Work request: Any picture in the data below should be skipped, while every line is repeated exactly.

Data block:
*** Block opens ***

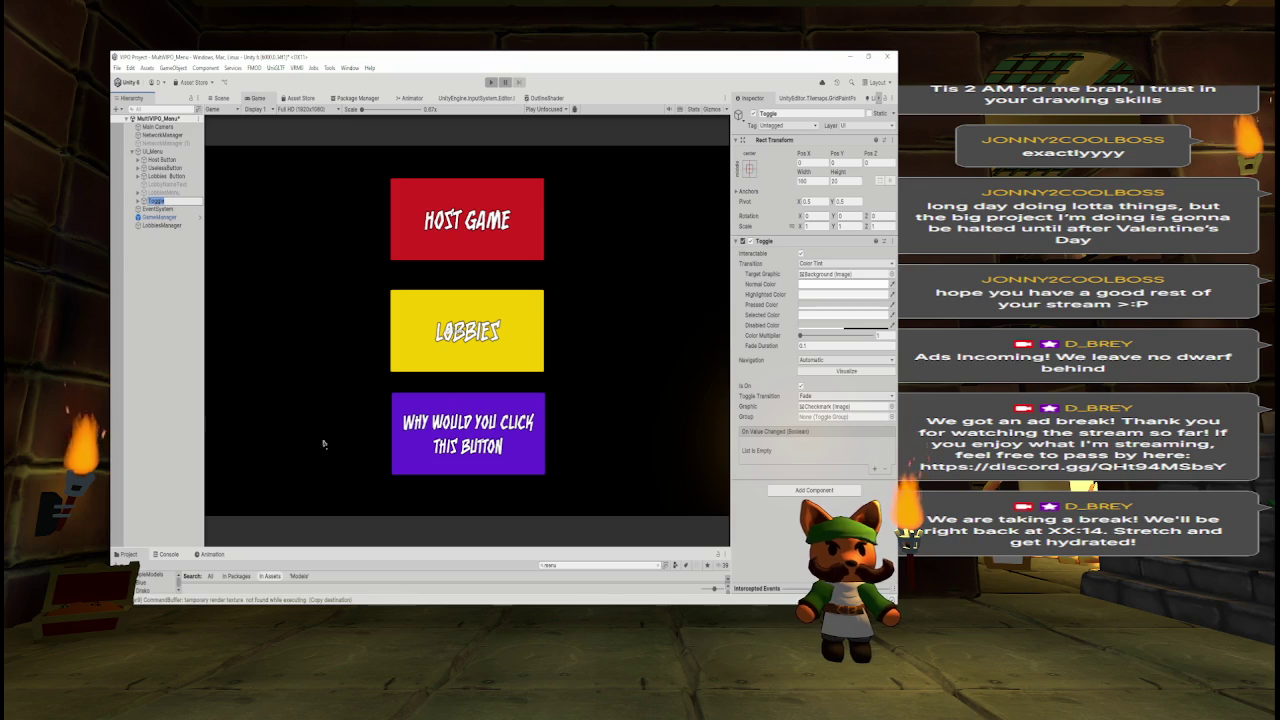
pyautogui.press('ctrl+z')
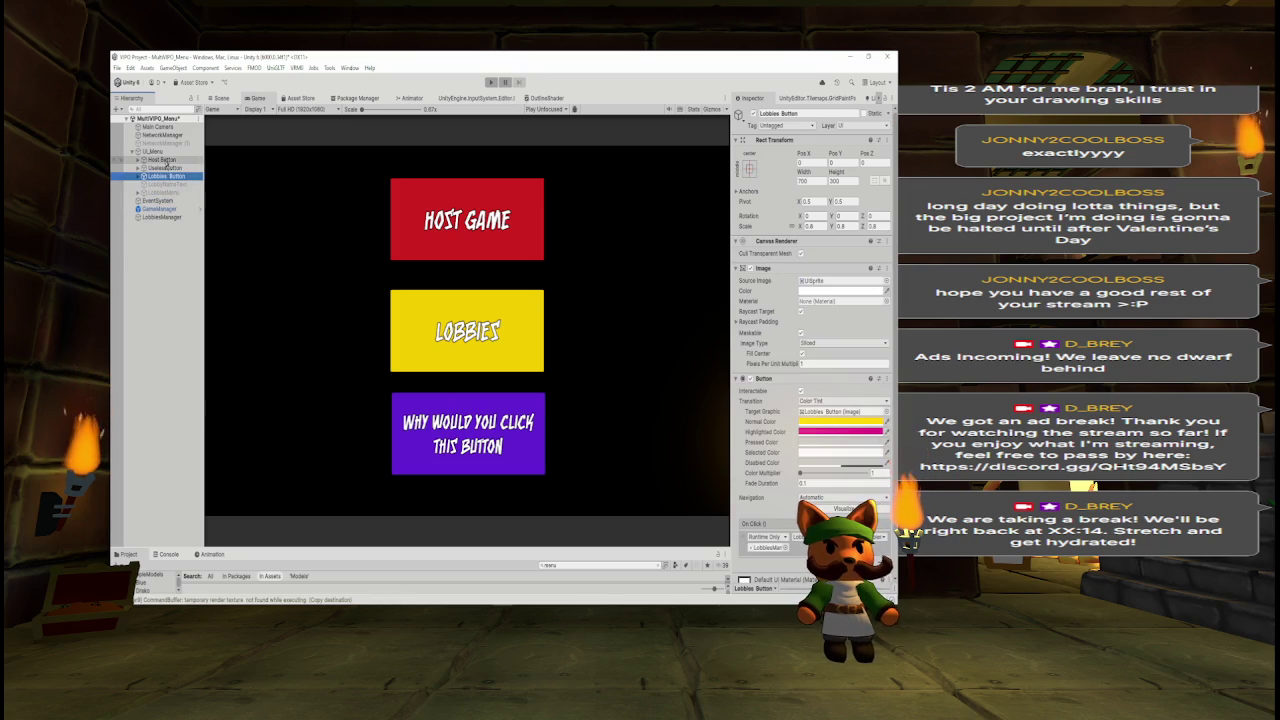
pyautogui.rightClick(168, 152)
pyautogui.moveTo(250, 424)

*** Block closes ***

Solution to this problem:
pyautogui.press('ctrl+z')
pyautogui.rightClick(168, 152)
pyautogui.moveTo(250, 424)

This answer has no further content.